KALSHI WINS FIRST ROUND IN PREDICTION MARKET WAR
The D.C. Circuit has refused to block a lower court’s order forcing the CFTC to let KalshiEx offer election contracts, keeping prediction markets alive on a major U.S. exchange while the agency appeals. This decision keeps pressure on regulators who have long tried to frame these products as illegal gambling, and it signals that courts may favor innovation over strict control when clear statutory language supports new entrants. The timing matters because election betting volumes are exploding and other platforms are watching this fight closely.
The lawsuit began when the CFTC blocked Kalshi from listing contracts on congressional control, citing its authority under the Commodity Exchange Act to prevent “gaming” contracts. Kalshi sued in D.C. district court, arguing the agency exceeded its authority by redefining election outcomes as gambling when the law actually treats them as legitimate event contracts. The lower court agreed and issued a preliminary injunction requiring the CFTC to allow the contracts, instead of denying approval. The CFTC then rushed to the D.C. Circuit asking for an immediate stay that would stop the contracts from trading.
The judges refused that stay request on October 2 after hearing arguments on September 19, meaning Kalshi can continue listing and offering the contracts while the CFTC’s full appeal runs through the appellate process. The CFTC loses on this round because the court did not see enough risk of irreparable harm to the agency or public to justify halting trading. Kalshi wins immediate operational relief, meaning its exchange can collect fees and grow volume, but the CFTC still retains the right to fight the underlying legal question in the larger appeal.
The legal impact is simple: regulators cannot easily claim broad authority to kill event contracts if the Commodity Exchange Act explicitly treats them as eligible for listing. This decision weakens the CFTC’s ability to blanket-ban products without strong evidence that they actually harm users or the market. It also opens a door for similar requests from other prediction market platforms and keeps a route open for traders who want legal betting on real-world events.
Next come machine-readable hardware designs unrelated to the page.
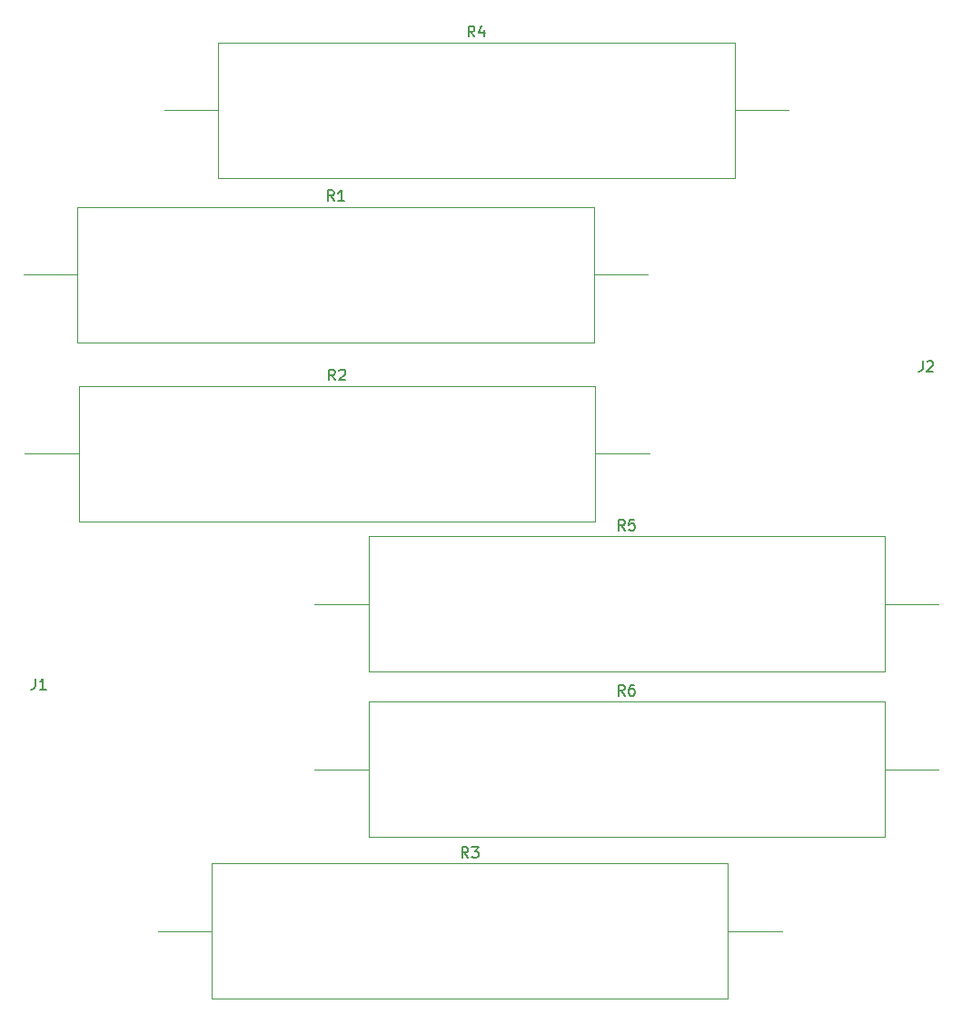
<source format=gto>
G04 #@! TF.GenerationSoftware,KiCad,Pcbnew,5.0.0*
G04 #@! TF.CreationDate,2018-09-30T11:55:23-04:00*
G04 #@! TF.ProjectId,audio-attenuator,617564696F2D617474656E7561746F72,rev?*
G04 #@! TF.SameCoordinates,Original*
G04 #@! TF.FileFunction,Legend,Top*
G04 #@! TF.FilePolarity,Positive*
%FSLAX46Y46*%
G04 Gerber Fmt 4.6, Leading zero omitted, Abs format (unit mm)*
G04 Created by KiCad (PCBNEW 5.0.0) date Sun Sep 30 11:55:23 2018*
%MOMM*%
%LPD*%
G01*
G04 APERTURE LIST*
%ADD10C,0.120000*%
%ADD11C,0.150000*%
G04 APERTURE END LIST*
D10*
G04 #@! TO.C,R6*
X79420000Y-80090000D02*
X79420000Y-92710000D01*
X79420000Y-92710000D02*
X127540000Y-92710000D01*
X127540000Y-92710000D02*
X127540000Y-80090000D01*
X127540000Y-80090000D02*
X79420000Y-80090000D01*
X74380000Y-86400000D02*
X79420000Y-86400000D01*
X132580000Y-86400000D02*
X127540000Y-86400000D01*
G04 #@! TO.C,R5*
X132580000Y-71000000D02*
X127540000Y-71000000D01*
X74380000Y-71000000D02*
X79420000Y-71000000D01*
X127540000Y-64690000D02*
X79420000Y-64690000D01*
X127540000Y-77310000D02*
X127540000Y-64690000D01*
X79420000Y-77310000D02*
X127540000Y-77310000D01*
X79420000Y-64690000D02*
X79420000Y-77310000D01*
G04 #@! TO.C,R4*
X65420000Y-18690000D02*
X65420000Y-31310000D01*
X65420000Y-31310000D02*
X113540000Y-31310000D01*
X113540000Y-31310000D02*
X113540000Y-18690000D01*
X113540000Y-18690000D02*
X65420000Y-18690000D01*
X60380000Y-25000000D02*
X65420000Y-25000000D01*
X118580000Y-25000000D02*
X113540000Y-25000000D01*
G04 #@! TO.C,R3*
X117980000Y-101500000D02*
X112940000Y-101500000D01*
X59780000Y-101500000D02*
X64820000Y-101500000D01*
X112940000Y-95190000D02*
X64820000Y-95190000D01*
X112940000Y-107810000D02*
X112940000Y-95190000D01*
X64820000Y-107810000D02*
X112940000Y-107810000D01*
X64820000Y-95190000D02*
X64820000Y-107810000D01*
G04 #@! TO.C,R2*
X52420000Y-50690000D02*
X52420000Y-63310000D01*
X52420000Y-63310000D02*
X100540000Y-63310000D01*
X100540000Y-63310000D02*
X100540000Y-50690000D01*
X100540000Y-50690000D02*
X52420000Y-50690000D01*
X47380000Y-57000000D02*
X52420000Y-57000000D01*
X105580000Y-57000000D02*
X100540000Y-57000000D01*
G04 #@! TO.C,R1*
X105480000Y-40300000D02*
X100440000Y-40300000D01*
X47280000Y-40300000D02*
X52320000Y-40300000D01*
X100440000Y-33990000D02*
X52320000Y-33990000D01*
X100440000Y-46610000D02*
X100440000Y-33990000D01*
X52320000Y-46610000D02*
X100440000Y-46610000D01*
X52320000Y-33990000D02*
X52320000Y-46610000D01*
G04 #@! TO.C,R6*
D11*
X103313333Y-79542380D02*
X102980000Y-79066190D01*
X102741904Y-79542380D02*
X102741904Y-78542380D01*
X103122857Y-78542380D01*
X103218095Y-78590000D01*
X103265714Y-78637619D01*
X103313333Y-78732857D01*
X103313333Y-78875714D01*
X103265714Y-78970952D01*
X103218095Y-79018571D01*
X103122857Y-79066190D01*
X102741904Y-79066190D01*
X104170476Y-78542380D02*
X103980000Y-78542380D01*
X103884761Y-78590000D01*
X103837142Y-78637619D01*
X103741904Y-78780476D01*
X103694285Y-78970952D01*
X103694285Y-79351904D01*
X103741904Y-79447142D01*
X103789523Y-79494761D01*
X103884761Y-79542380D01*
X104075238Y-79542380D01*
X104170476Y-79494761D01*
X104218095Y-79447142D01*
X104265714Y-79351904D01*
X104265714Y-79113809D01*
X104218095Y-79018571D01*
X104170476Y-78970952D01*
X104075238Y-78923333D01*
X103884761Y-78923333D01*
X103789523Y-78970952D01*
X103741904Y-79018571D01*
X103694285Y-79113809D01*
G04 #@! TO.C,R5*
X103313333Y-64142380D02*
X102980000Y-63666190D01*
X102741904Y-64142380D02*
X102741904Y-63142380D01*
X103122857Y-63142380D01*
X103218095Y-63190000D01*
X103265714Y-63237619D01*
X103313333Y-63332857D01*
X103313333Y-63475714D01*
X103265714Y-63570952D01*
X103218095Y-63618571D01*
X103122857Y-63666190D01*
X102741904Y-63666190D01*
X104218095Y-63142380D02*
X103741904Y-63142380D01*
X103694285Y-63618571D01*
X103741904Y-63570952D01*
X103837142Y-63523333D01*
X104075238Y-63523333D01*
X104170476Y-63570952D01*
X104218095Y-63618571D01*
X104265714Y-63713809D01*
X104265714Y-63951904D01*
X104218095Y-64047142D01*
X104170476Y-64094761D01*
X104075238Y-64142380D01*
X103837142Y-64142380D01*
X103741904Y-64094761D01*
X103694285Y-64047142D01*
G04 #@! TO.C,R4*
X89313333Y-18142380D02*
X88980000Y-17666190D01*
X88741904Y-18142380D02*
X88741904Y-17142380D01*
X89122857Y-17142380D01*
X89218095Y-17190000D01*
X89265714Y-17237619D01*
X89313333Y-17332857D01*
X89313333Y-17475714D01*
X89265714Y-17570952D01*
X89218095Y-17618571D01*
X89122857Y-17666190D01*
X88741904Y-17666190D01*
X90170476Y-17475714D02*
X90170476Y-18142380D01*
X89932380Y-17094761D02*
X89694285Y-17809047D01*
X90313333Y-17809047D01*
G04 #@! TO.C,R3*
X88713333Y-94642380D02*
X88380000Y-94166190D01*
X88141904Y-94642380D02*
X88141904Y-93642380D01*
X88522857Y-93642380D01*
X88618095Y-93690000D01*
X88665714Y-93737619D01*
X88713333Y-93832857D01*
X88713333Y-93975714D01*
X88665714Y-94070952D01*
X88618095Y-94118571D01*
X88522857Y-94166190D01*
X88141904Y-94166190D01*
X89046666Y-93642380D02*
X89665714Y-93642380D01*
X89332380Y-94023333D01*
X89475238Y-94023333D01*
X89570476Y-94070952D01*
X89618095Y-94118571D01*
X89665714Y-94213809D01*
X89665714Y-94451904D01*
X89618095Y-94547142D01*
X89570476Y-94594761D01*
X89475238Y-94642380D01*
X89189523Y-94642380D01*
X89094285Y-94594761D01*
X89046666Y-94547142D01*
G04 #@! TO.C,R2*
X76313333Y-50142380D02*
X75980000Y-49666190D01*
X75741904Y-50142380D02*
X75741904Y-49142380D01*
X76122857Y-49142380D01*
X76218095Y-49190000D01*
X76265714Y-49237619D01*
X76313333Y-49332857D01*
X76313333Y-49475714D01*
X76265714Y-49570952D01*
X76218095Y-49618571D01*
X76122857Y-49666190D01*
X75741904Y-49666190D01*
X76694285Y-49237619D02*
X76741904Y-49190000D01*
X76837142Y-49142380D01*
X77075238Y-49142380D01*
X77170476Y-49190000D01*
X77218095Y-49237619D01*
X77265714Y-49332857D01*
X77265714Y-49428095D01*
X77218095Y-49570952D01*
X76646666Y-50142380D01*
X77265714Y-50142380D01*
G04 #@! TO.C,R1*
X76213333Y-33442380D02*
X75880000Y-32966190D01*
X75641904Y-33442380D02*
X75641904Y-32442380D01*
X76022857Y-32442380D01*
X76118095Y-32490000D01*
X76165714Y-32537619D01*
X76213333Y-32632857D01*
X76213333Y-32775714D01*
X76165714Y-32870952D01*
X76118095Y-32918571D01*
X76022857Y-32966190D01*
X75641904Y-32966190D01*
X77165714Y-33442380D02*
X76594285Y-33442380D01*
X76880000Y-33442380D02*
X76880000Y-32442380D01*
X76784761Y-32585238D01*
X76689523Y-32680476D01*
X76594285Y-32728095D01*
G04 #@! TO.C,J2*
X131066666Y-48352380D02*
X131066666Y-49066666D01*
X131019047Y-49209523D01*
X130923809Y-49304761D01*
X130780952Y-49352380D01*
X130685714Y-49352380D01*
X131495238Y-48447619D02*
X131542857Y-48400000D01*
X131638095Y-48352380D01*
X131876190Y-48352380D01*
X131971428Y-48400000D01*
X132019047Y-48447619D01*
X132066666Y-48542857D01*
X132066666Y-48638095D01*
X132019047Y-48780952D01*
X131447619Y-49352380D01*
X132066666Y-49352380D01*
G04 #@! TO.C,J1*
X48366666Y-77952380D02*
X48366666Y-78666666D01*
X48319047Y-78809523D01*
X48223809Y-78904761D01*
X48080952Y-78952380D01*
X47985714Y-78952380D01*
X49366666Y-78952380D02*
X48795238Y-78952380D01*
X49080952Y-78952380D02*
X49080952Y-77952380D01*
X48985714Y-78095238D01*
X48890476Y-78190476D01*
X48795238Y-78238095D01*
G04 #@! TD*
M02*

</source>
The CFTC retains authority over commodities and futures but loses some credibility in its attempt to strong-arm classification decisions without statutory support. The decision creates a temporary buffer between regulation and innovation, allowing exchanges to list event contracts without immediate fear of ban. Traders and DeFi protocols that copy Kalshi’s model will see less immediate risk from CFTC pressure, but stablecoin-powered betting apps will still face classic regulation-versus-decentralization tension once volumes get large enough.
This decision gives prediction markets a brief window to prove themselves before regulators get a second shot at banning them.